**TASK GOAL:** Pull every line with the word "pcOffsetFilled" out of the entries below.

**DATASET:**
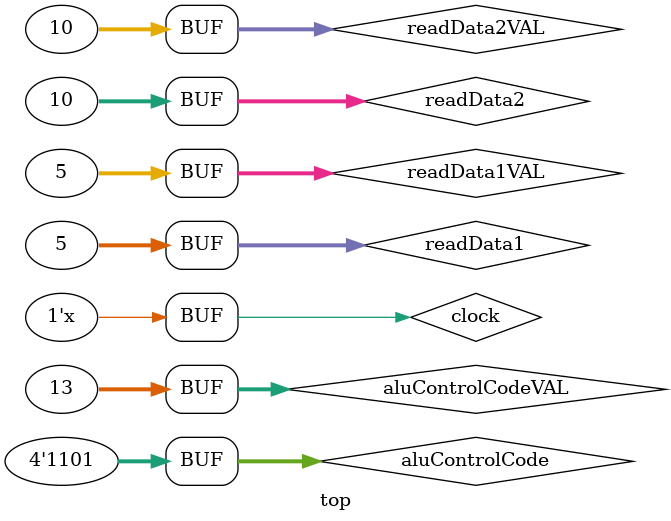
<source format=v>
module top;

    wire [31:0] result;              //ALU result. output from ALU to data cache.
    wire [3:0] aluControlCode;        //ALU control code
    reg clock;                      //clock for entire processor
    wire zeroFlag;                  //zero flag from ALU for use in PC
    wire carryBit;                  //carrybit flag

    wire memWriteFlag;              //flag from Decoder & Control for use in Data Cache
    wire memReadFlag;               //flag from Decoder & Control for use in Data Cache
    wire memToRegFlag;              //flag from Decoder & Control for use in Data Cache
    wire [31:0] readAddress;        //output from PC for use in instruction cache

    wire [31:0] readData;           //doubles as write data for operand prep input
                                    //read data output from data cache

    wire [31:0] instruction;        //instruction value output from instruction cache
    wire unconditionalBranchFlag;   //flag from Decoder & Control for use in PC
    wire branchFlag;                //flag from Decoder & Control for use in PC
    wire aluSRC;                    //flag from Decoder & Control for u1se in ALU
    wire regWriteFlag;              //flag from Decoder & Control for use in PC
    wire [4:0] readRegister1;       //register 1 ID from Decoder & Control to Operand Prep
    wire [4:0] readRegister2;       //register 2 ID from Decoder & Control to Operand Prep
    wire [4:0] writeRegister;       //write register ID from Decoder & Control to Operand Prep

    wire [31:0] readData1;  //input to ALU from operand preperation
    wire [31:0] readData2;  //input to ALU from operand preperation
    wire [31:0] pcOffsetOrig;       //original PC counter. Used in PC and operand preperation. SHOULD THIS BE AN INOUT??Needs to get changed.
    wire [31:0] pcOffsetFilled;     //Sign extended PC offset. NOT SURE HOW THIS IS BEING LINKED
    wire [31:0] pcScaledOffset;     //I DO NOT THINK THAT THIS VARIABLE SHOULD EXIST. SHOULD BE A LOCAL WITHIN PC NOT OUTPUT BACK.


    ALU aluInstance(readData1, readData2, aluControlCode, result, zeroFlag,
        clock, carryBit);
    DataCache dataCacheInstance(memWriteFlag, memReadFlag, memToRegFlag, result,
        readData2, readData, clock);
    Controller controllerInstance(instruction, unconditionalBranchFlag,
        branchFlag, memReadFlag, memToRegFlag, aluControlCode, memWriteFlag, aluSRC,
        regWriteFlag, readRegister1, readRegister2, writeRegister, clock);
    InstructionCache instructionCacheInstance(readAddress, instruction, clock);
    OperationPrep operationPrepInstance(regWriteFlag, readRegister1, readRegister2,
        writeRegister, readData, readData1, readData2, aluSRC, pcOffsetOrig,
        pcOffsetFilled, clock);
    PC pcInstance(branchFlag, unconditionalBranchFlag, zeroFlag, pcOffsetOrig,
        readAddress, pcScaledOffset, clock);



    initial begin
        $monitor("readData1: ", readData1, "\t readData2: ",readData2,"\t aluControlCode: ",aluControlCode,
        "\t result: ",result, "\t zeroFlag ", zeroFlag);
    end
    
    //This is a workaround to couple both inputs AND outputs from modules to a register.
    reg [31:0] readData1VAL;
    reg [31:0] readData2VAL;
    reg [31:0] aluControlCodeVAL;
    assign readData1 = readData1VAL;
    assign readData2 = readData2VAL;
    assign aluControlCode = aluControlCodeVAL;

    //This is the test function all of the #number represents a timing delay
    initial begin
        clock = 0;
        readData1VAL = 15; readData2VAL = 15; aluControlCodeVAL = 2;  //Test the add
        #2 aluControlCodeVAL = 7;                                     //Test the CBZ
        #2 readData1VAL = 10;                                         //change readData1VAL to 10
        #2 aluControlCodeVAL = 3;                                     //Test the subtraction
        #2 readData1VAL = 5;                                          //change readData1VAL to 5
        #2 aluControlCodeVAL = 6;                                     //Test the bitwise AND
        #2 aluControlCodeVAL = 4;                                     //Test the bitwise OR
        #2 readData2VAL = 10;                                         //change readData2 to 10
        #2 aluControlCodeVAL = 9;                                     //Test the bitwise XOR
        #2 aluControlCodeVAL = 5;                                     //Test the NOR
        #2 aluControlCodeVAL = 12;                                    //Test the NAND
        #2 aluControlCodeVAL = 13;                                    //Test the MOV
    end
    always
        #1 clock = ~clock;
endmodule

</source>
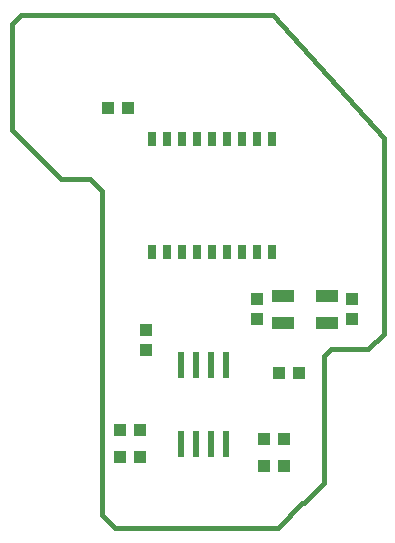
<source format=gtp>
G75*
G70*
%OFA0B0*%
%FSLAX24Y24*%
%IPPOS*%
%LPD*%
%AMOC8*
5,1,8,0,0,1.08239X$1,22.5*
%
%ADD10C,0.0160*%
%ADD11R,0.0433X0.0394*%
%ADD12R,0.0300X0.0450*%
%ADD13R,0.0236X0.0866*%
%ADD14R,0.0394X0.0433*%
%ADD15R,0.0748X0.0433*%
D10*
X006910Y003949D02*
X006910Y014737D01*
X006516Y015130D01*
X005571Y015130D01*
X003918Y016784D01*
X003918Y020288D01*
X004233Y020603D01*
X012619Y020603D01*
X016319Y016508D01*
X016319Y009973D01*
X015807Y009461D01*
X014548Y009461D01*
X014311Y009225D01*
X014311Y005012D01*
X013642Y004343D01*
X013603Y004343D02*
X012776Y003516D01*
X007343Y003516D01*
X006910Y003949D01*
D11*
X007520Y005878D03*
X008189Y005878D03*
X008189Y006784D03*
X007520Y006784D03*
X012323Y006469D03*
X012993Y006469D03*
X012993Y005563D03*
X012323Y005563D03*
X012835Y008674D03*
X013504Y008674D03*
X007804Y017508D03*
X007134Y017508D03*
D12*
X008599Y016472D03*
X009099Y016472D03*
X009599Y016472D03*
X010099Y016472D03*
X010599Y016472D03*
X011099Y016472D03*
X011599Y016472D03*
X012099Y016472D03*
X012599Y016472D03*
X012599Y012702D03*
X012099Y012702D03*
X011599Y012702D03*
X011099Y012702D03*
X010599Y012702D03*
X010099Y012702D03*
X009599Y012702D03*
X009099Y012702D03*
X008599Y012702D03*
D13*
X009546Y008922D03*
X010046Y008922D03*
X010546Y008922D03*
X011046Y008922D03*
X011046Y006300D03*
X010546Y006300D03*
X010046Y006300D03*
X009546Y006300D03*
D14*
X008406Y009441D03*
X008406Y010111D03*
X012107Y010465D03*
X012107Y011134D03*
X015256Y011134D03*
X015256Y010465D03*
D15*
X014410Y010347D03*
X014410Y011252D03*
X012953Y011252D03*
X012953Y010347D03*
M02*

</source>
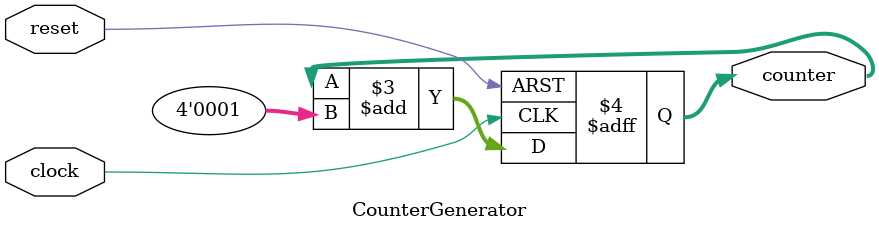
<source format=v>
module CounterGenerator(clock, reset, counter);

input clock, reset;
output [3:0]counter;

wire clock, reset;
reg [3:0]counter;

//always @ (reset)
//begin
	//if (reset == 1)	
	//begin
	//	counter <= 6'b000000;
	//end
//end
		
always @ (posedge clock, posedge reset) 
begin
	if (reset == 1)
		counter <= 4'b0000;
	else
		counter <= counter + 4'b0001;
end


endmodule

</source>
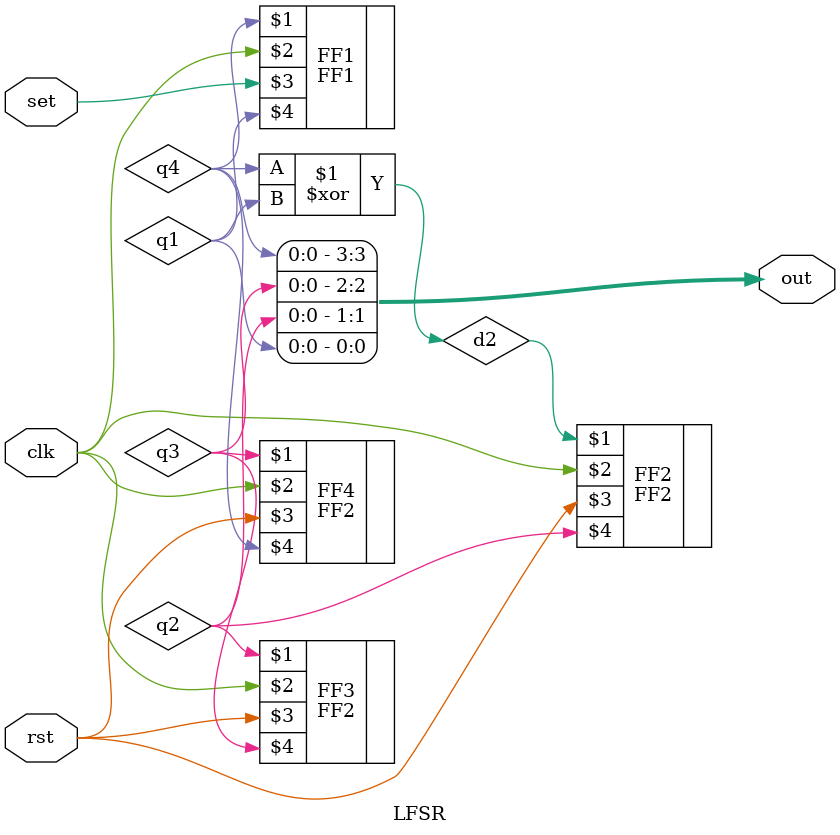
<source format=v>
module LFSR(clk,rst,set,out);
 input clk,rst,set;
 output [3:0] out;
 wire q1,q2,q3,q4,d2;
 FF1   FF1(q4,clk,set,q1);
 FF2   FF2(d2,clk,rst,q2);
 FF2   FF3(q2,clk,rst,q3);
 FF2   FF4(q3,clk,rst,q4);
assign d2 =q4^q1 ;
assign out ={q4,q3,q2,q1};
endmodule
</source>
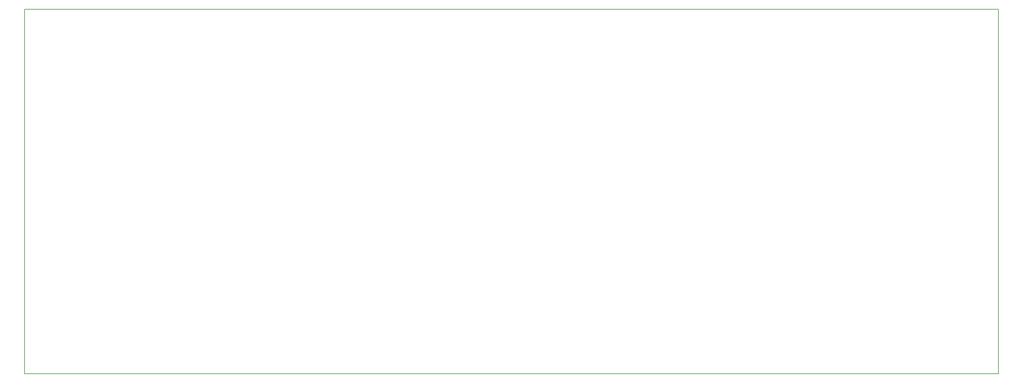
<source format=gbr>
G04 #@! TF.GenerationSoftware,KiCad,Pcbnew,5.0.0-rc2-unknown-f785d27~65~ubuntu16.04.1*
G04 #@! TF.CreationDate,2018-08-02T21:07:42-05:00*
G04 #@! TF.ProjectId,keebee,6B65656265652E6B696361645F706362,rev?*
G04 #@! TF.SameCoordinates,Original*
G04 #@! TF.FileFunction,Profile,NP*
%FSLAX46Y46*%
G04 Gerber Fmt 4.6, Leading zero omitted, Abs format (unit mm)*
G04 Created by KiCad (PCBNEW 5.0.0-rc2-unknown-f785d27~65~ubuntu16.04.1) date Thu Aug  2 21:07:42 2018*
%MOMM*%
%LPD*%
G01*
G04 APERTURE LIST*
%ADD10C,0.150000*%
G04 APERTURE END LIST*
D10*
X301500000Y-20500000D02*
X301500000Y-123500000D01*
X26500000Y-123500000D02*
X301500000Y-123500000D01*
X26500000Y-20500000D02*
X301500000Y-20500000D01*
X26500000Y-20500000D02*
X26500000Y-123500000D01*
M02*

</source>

**EXPECTED ANSWER:**
    wire [31:0] pcOffsetFilled;     //Sign extended PC offset. NOT SURE HOW THIS IS BEING LINKED
        pcOffsetFilled, clock);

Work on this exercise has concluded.